Finally! Groups of normalistas were trying to take over "casetas" on the Autopista del Sol in Guerrero, and they were stopped (and some arrested) by the "federales".

El Universal - Los Estados - Impiden federales 'toma' de caseta de Palo Blanco


----------



## Cristobal (Nov 25, 2014)

Just from curiousity, Isla. Why such glee at hearing that news?


----------



## Isla Verde (Oct 19, 2011)

Cristobal said:


> Just from curiousity, Isla. Why such glee at hearing that news?


Because the normalistas have been getting away with this kind of behvior for years, not to mention commandeering public buses to take them to demonstrations and hijacking trucks carrying soda and sabritas. And these are the future teachers of Mexico?


----------



## Cristobal (Nov 25, 2014)

Isla Verde said:


> Because the normalistas have been getting away with this kind of behvior for years, not to mention commandeering public buses to take them to demonstrations and hijacking trucks carrying soda and sabritas.
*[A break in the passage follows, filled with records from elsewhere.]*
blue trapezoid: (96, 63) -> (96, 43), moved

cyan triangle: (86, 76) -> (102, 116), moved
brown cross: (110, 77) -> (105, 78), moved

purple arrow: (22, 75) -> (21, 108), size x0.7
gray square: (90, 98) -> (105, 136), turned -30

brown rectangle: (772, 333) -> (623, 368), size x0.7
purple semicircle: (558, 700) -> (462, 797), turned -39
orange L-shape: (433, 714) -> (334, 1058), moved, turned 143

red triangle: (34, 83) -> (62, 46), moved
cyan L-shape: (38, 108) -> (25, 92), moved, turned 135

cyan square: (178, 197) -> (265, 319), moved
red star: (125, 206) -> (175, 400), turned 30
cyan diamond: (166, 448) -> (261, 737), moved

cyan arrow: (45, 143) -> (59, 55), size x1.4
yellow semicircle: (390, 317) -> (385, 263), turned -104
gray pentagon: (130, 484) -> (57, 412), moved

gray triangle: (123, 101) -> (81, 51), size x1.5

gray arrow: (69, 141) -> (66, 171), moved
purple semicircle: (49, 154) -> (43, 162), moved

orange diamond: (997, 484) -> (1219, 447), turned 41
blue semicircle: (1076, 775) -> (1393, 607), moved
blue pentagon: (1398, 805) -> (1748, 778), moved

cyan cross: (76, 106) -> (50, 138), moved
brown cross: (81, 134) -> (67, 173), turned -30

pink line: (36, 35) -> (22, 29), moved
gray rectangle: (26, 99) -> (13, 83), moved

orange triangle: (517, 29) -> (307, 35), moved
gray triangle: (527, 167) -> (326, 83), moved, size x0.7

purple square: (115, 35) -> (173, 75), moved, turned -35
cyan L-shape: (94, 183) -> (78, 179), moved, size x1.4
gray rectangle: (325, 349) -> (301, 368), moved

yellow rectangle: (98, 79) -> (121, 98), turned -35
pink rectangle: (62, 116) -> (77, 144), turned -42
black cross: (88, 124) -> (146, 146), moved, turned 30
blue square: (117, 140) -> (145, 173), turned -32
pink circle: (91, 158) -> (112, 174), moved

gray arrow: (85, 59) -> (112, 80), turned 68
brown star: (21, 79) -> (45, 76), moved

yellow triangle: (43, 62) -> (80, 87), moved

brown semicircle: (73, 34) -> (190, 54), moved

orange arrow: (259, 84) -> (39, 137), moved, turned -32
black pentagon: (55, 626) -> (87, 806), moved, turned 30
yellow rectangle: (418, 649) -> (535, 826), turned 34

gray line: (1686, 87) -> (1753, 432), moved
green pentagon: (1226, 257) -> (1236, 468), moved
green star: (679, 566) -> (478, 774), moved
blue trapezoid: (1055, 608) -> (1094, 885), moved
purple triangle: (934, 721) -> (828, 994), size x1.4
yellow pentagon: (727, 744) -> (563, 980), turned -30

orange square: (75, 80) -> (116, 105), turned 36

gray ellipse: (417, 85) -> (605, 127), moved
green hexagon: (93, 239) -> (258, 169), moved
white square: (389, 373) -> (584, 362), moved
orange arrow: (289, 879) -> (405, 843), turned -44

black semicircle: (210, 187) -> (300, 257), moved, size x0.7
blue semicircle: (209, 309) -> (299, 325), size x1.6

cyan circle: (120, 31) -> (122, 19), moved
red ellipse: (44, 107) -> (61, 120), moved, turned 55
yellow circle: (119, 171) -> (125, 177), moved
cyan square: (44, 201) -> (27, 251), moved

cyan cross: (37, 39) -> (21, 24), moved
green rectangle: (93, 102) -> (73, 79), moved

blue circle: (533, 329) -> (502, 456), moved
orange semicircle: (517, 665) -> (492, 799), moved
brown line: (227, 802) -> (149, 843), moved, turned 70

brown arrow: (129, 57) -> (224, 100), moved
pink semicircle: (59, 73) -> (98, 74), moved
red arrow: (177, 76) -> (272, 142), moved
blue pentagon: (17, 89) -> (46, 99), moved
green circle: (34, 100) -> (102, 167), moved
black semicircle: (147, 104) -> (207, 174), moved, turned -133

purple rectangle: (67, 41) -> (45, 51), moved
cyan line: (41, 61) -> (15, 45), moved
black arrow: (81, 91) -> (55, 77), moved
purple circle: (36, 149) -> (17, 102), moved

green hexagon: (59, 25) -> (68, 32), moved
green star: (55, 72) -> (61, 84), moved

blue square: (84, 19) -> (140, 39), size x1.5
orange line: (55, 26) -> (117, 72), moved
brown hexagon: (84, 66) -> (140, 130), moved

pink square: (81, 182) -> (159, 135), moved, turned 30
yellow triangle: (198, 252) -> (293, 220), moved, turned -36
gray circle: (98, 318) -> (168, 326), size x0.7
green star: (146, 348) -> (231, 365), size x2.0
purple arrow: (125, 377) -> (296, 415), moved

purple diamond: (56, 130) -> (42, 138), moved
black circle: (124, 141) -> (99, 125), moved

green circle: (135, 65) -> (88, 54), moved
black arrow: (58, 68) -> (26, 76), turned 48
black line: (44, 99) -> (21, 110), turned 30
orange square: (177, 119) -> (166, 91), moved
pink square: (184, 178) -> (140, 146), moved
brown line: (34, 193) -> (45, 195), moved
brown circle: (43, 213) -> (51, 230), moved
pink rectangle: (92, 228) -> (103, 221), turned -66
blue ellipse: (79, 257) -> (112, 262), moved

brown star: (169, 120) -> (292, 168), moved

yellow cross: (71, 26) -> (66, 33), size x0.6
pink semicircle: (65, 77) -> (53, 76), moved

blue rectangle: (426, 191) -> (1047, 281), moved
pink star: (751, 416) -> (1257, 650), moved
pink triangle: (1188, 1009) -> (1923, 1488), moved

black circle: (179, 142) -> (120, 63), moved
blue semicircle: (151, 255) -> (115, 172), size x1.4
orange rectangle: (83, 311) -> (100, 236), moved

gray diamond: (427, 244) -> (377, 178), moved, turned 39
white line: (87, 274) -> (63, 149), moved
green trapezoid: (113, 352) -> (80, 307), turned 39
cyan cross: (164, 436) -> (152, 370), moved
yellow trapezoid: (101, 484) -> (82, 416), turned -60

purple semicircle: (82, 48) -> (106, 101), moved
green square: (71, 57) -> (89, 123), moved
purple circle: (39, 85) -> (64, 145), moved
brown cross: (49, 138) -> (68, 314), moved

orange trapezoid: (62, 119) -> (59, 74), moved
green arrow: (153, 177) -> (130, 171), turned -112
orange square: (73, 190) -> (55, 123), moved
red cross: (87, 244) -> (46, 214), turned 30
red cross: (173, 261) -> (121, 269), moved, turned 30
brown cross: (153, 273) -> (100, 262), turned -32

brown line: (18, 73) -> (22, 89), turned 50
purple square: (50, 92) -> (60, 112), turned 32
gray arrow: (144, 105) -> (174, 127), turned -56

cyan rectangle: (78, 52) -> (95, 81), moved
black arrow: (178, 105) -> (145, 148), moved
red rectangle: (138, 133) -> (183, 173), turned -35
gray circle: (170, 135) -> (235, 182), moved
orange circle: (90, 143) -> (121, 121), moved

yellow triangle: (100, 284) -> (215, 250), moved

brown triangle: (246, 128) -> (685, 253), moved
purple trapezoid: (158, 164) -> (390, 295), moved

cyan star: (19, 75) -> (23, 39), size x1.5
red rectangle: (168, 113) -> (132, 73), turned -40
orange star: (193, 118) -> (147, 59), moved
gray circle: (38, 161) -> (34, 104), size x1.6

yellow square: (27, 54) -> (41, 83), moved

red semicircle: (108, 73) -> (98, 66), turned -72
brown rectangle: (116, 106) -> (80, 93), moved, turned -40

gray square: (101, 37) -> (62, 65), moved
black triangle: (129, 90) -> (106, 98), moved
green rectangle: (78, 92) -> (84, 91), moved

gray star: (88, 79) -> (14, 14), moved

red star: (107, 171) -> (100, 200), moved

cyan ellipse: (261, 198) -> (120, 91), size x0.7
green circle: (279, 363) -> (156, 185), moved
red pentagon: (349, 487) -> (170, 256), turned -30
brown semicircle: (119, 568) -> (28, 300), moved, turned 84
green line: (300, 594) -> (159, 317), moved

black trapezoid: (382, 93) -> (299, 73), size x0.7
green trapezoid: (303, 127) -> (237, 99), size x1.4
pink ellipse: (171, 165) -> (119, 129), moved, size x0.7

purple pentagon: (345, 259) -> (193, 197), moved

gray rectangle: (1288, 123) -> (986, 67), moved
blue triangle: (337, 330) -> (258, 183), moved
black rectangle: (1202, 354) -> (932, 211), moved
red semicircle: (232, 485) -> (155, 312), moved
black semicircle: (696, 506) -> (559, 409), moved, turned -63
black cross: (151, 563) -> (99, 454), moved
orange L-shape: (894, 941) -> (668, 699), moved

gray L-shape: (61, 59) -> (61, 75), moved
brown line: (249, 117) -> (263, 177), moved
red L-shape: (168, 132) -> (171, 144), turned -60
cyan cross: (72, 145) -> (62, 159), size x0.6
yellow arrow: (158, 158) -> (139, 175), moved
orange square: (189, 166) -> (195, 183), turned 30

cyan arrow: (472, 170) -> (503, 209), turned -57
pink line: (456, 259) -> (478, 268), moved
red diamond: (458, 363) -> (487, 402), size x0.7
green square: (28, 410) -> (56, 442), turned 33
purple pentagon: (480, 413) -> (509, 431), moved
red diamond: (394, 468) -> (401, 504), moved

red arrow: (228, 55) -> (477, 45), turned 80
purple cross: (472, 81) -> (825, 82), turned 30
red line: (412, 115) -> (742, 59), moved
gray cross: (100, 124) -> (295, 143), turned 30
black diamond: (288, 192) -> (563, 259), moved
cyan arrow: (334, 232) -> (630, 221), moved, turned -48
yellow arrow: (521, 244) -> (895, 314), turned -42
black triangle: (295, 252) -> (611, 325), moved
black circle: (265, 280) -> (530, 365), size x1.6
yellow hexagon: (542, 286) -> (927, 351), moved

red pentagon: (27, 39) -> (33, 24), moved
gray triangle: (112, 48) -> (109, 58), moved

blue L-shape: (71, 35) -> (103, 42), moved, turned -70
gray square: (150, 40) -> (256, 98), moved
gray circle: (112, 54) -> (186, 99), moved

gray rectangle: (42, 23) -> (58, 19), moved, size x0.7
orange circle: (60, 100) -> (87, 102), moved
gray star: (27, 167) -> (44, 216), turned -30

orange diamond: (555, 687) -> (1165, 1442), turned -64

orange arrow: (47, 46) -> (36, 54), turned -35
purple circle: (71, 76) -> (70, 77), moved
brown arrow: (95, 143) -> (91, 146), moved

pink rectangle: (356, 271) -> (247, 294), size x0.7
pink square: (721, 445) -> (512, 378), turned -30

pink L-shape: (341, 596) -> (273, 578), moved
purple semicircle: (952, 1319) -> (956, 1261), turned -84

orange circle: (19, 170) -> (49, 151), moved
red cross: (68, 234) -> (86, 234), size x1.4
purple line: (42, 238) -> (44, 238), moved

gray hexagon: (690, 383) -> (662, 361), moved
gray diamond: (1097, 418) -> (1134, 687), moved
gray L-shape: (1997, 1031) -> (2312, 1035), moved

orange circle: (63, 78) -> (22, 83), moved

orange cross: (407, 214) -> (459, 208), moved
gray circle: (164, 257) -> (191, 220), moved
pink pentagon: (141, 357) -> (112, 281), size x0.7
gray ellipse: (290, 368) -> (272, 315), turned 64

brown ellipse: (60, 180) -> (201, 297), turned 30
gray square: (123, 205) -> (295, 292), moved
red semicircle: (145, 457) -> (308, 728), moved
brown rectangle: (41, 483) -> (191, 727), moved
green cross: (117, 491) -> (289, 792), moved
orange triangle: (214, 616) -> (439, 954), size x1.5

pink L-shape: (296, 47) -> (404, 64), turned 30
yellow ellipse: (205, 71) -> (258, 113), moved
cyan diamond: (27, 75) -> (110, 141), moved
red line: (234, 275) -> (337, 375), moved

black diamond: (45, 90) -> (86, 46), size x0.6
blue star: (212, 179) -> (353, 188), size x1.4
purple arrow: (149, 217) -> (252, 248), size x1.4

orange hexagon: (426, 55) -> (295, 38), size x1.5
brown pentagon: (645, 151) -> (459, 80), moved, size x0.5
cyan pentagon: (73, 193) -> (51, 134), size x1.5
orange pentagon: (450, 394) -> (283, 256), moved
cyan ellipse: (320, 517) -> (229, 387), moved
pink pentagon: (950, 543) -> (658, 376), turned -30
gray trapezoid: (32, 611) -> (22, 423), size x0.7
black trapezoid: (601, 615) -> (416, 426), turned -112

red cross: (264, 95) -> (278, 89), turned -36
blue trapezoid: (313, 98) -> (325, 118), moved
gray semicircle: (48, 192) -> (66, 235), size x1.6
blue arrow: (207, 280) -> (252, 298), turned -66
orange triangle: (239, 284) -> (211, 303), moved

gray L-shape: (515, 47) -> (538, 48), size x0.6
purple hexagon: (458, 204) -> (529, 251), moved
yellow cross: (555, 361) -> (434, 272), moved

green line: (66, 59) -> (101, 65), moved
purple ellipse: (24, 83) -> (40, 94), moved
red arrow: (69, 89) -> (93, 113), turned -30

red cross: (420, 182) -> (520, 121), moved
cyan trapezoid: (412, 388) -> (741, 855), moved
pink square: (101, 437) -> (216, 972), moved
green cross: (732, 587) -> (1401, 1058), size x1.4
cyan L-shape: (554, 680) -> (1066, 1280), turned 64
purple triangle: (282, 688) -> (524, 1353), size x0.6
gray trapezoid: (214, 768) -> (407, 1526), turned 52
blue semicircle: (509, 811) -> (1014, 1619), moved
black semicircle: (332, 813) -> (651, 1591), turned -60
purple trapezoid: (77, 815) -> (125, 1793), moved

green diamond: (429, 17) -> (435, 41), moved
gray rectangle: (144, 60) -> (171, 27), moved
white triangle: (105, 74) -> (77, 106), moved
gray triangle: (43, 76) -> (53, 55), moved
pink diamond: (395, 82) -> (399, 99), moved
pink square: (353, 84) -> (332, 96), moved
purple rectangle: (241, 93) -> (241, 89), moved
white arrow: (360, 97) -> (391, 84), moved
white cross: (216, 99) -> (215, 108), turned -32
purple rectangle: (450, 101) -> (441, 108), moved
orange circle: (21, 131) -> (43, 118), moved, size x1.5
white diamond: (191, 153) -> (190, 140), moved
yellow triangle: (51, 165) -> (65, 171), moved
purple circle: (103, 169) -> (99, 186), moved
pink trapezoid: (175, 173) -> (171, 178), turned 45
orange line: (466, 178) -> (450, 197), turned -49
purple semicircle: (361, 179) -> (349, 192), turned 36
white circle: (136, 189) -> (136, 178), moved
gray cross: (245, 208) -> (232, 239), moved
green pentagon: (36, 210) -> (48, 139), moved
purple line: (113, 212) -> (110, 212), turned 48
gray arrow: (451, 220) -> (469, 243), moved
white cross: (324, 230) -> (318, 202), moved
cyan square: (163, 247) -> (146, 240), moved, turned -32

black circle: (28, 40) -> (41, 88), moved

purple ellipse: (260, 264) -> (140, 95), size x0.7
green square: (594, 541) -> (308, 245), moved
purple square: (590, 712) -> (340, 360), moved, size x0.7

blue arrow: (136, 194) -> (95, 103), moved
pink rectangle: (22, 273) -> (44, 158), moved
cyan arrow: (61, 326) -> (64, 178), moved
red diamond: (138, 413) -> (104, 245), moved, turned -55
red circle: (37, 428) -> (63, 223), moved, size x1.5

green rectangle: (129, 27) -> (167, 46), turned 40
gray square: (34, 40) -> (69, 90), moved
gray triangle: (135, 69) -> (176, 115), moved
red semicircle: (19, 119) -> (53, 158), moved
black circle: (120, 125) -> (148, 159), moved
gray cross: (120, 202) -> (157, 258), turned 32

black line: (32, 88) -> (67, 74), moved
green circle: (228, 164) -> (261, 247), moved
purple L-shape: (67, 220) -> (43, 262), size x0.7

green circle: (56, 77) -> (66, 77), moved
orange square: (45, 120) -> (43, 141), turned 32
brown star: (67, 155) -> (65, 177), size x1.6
And these are the future teachers of Mexico?


I imagine a few will become full time teachers but many will find other lines of work. None of my children received instruction from a normalista trained teacher. I hope I am not out of line by again asking why you seem to derive such personal satisfaction from today's news?


----------



## coondawg (May 1, 2014)

Borderland Beat: Trickery in the normalista assassin's perp walk-Handcuffed? Nope, water-bottled!

An interesting (to me) group of pictures of the confessed "mad man" murderer of 39 of the 43. And, a comparison of his treatment and that of the "mad man" Dr. Mireles' treatment.


----------